Where there were once homes with backyards, space to grow vegetables, and a little room for children to play, there now stand cramped two- or three-story buildings much like the chawls in Mumbai. When I entered these buildings, I found dark corridors with barely any sunlight. In one such building, 15–20 small houses stood side by side, occupied by 30-40 families, sharing just two common washrooms. The rooms were tiny, with no ventilation and no outdoor space for even a short walk.
An ASHA worker told me that in one such building, there were already 3-4 tuberculosis cases.
As I walked through the village, I noticed a pattern. Landowners, seeing the demand for housing, were building rental units on every available piece of land. Many of these owners didn’t even live there anymore. They had moved to better homes, leaving these congested rentals behind, where 1BHK or 2BHK houses were broken down into 4-5 tiny rooms for tenants.
I don’t want to get into governance or policy here. Instead, I want to ask a more fundamental question: What are we, as people, doing?
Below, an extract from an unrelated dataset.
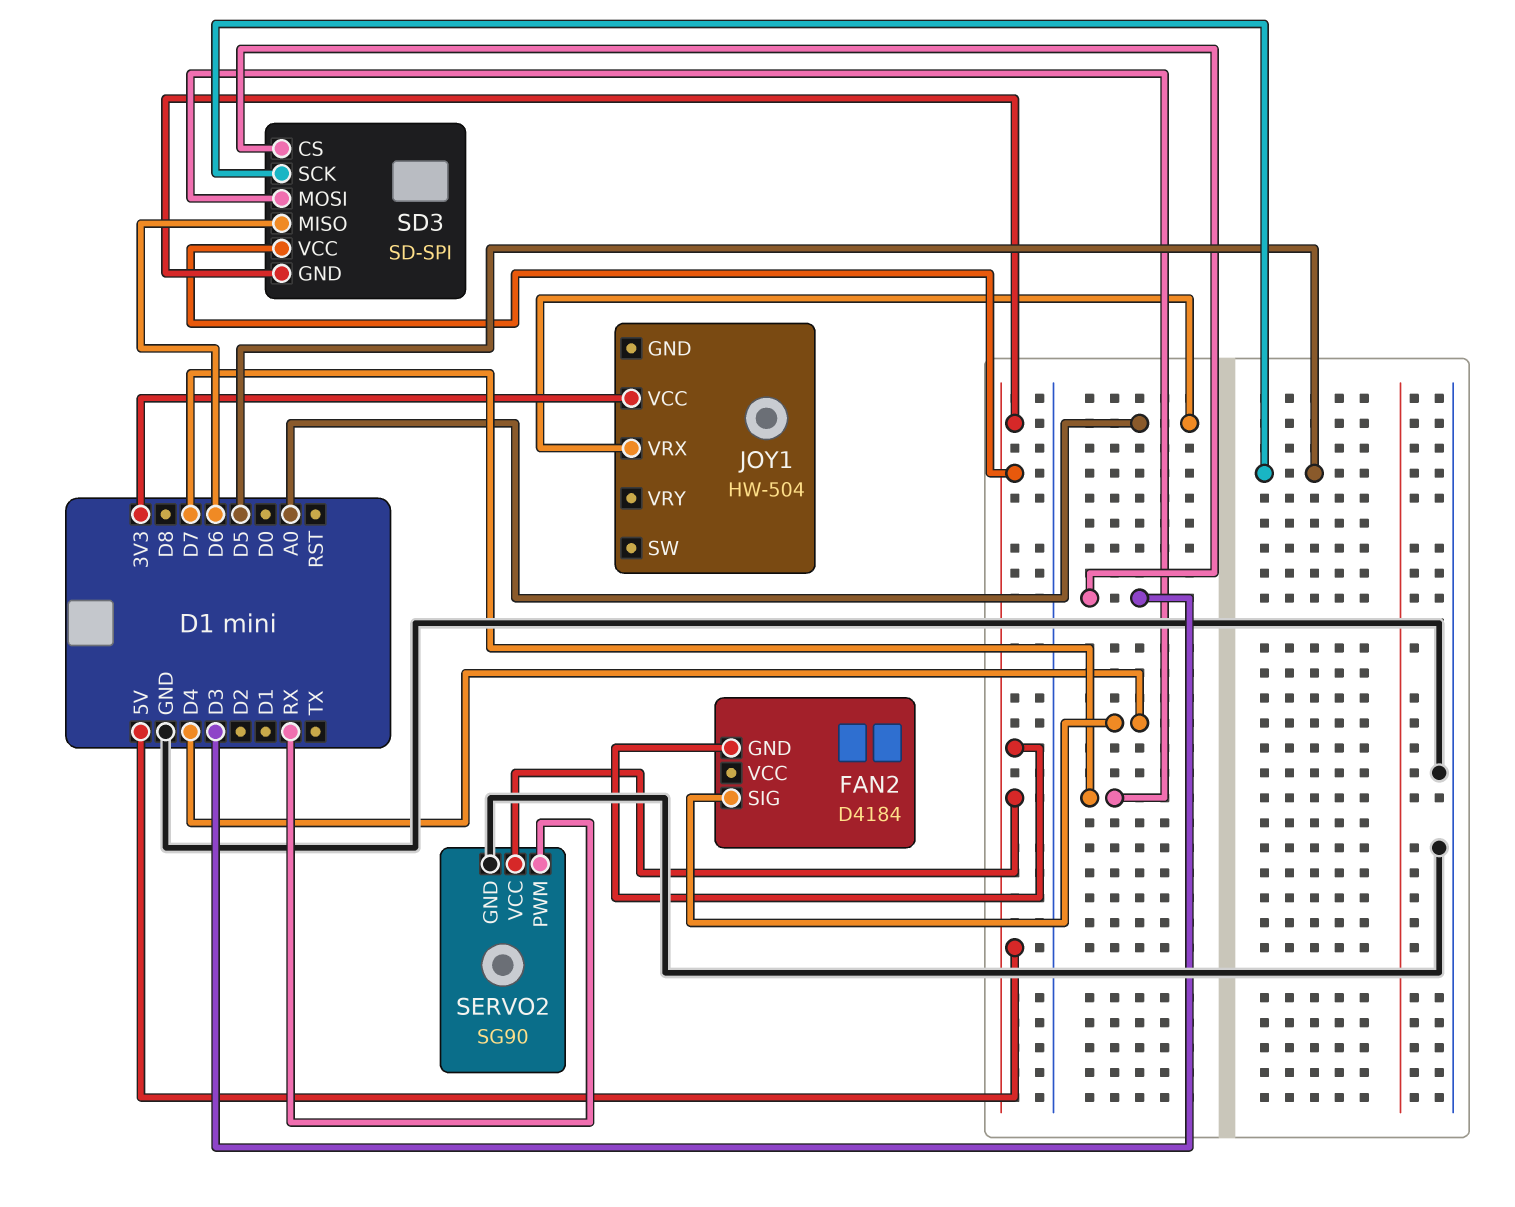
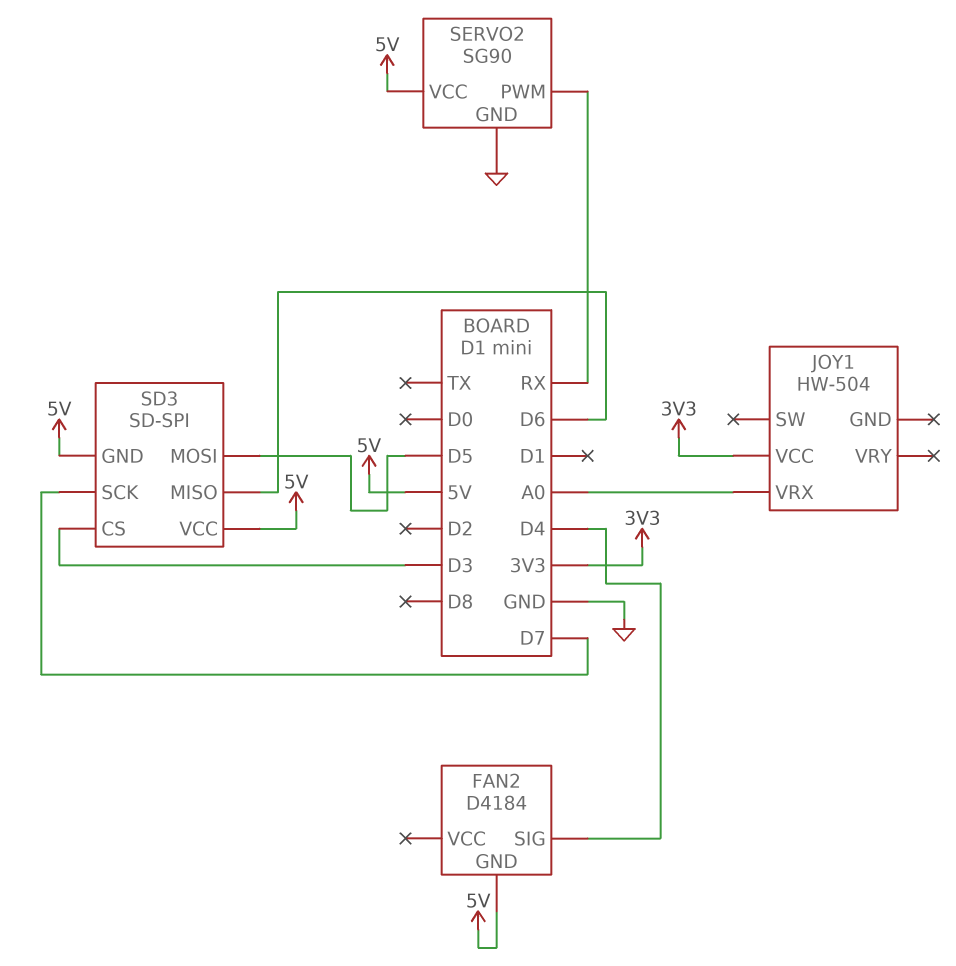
SD3 pin MOSI: D7 -> D5
SD3 pin SCK: D5 -> D7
If the owners of these buildings were asked to live in these houses themselves, sharing two washrooms with 30 families, raising children without safe play spaces, would they?
Have we really grown as a society?
We once blamed external forces for exploiting us. Now, it feels as if exploitation has simply changed hands, it’s become local.
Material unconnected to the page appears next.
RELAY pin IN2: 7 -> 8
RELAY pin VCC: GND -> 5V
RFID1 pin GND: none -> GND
During one visit, a family invited me inside for tea. Their home was a single small room, the kitchen tucked into one corner, the washroom outside. And yet, in these conditions, we expect people to be healthy, even mentally healthy. But livelihood alone isn’t enough if it comes at the cost of dignity and basic living conditions.
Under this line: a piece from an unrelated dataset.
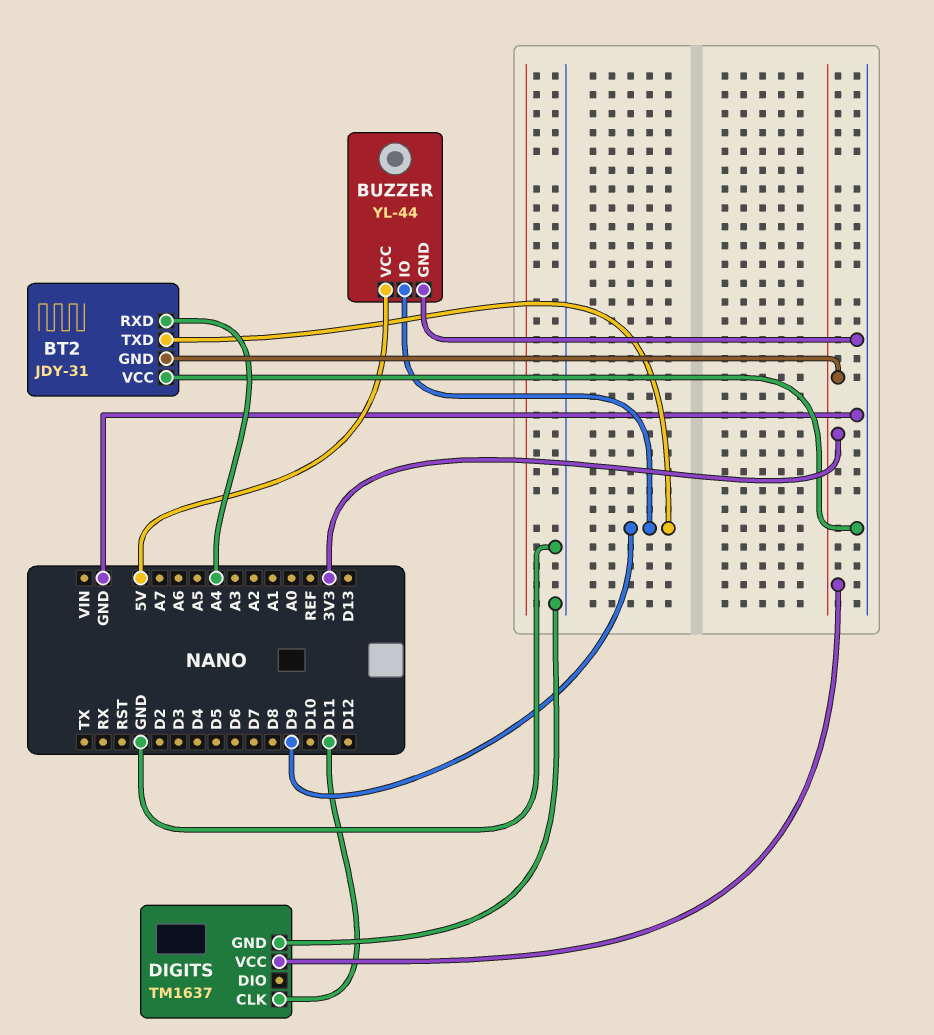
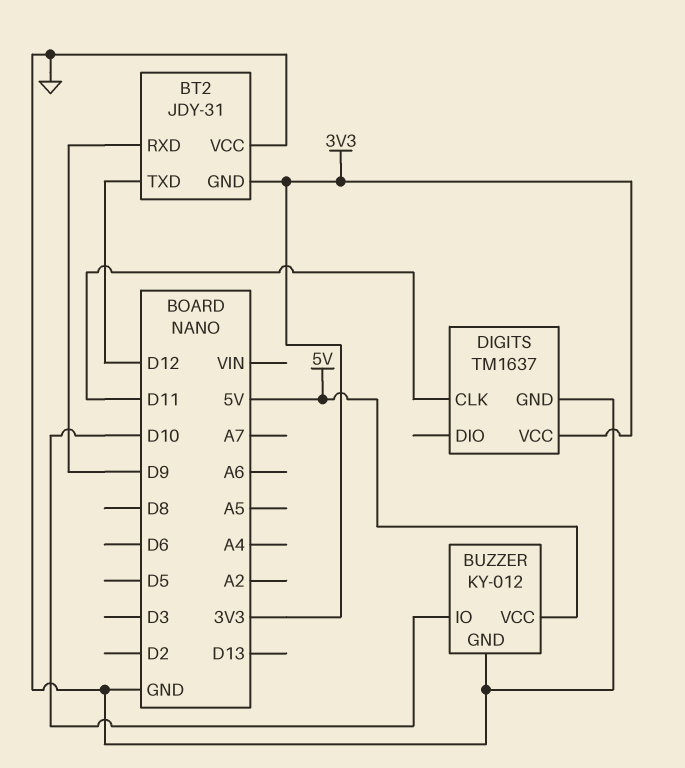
BT2 pin RXD: A4 -> D9
BT2 pin TXD: D9 -> D12
BUZZER: YL-44 -> KY-012
BUZZER pin IO: D9 -> D10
In recent days, I’ve also come across stories that are deeply troubling:
- An elderly woman, who lost most of her family, now lives alone in a tiny room. She can barely walk, dragging herself across the floor with her hands. She hardly eats because she doesn’t have a washroom and tries to avoid the urge to relieve herself.
- A young woman, just 22 years old, a single mother. Her husband abandoned her when she gave birth to a baby girl. She was uneducated, unable to file a police complaint. Her father had passed away, her mother was ill, and she borrowed ₹3 to 4 lakhs for her mother’s medical care. Now she earns ₹11,000 a month at a petrol pump, most of which goes toward repaying interest. To make matters worse, society mocks her, accusing her of sex work to survive. Twice, she has attempted suicide. Twice, her family saved her.
When you see these realities up close, it shakes you. You want to help. But can we solve all of society’s problems?
These encounters keep me restless. They make me question the systems we live in. On social media, we see polished posts about change, development, and progress. But are we really going deep enough? Are we addressing the root causes? Are we empathizing enough to truly understand what people are going through?
It’s time we stop looking away.
It’s time we ask ourselves: as a society, where are we really headed?
Dr Ankita Kar is a physician and public health professional and has been working for almost 4 years and joined OBLF as a Public Health Consultant in the year 2021 because she believes in in building health programs that are rooted in communities, designed with compassion, and driven by teams who care deeply about the “why” behind their work.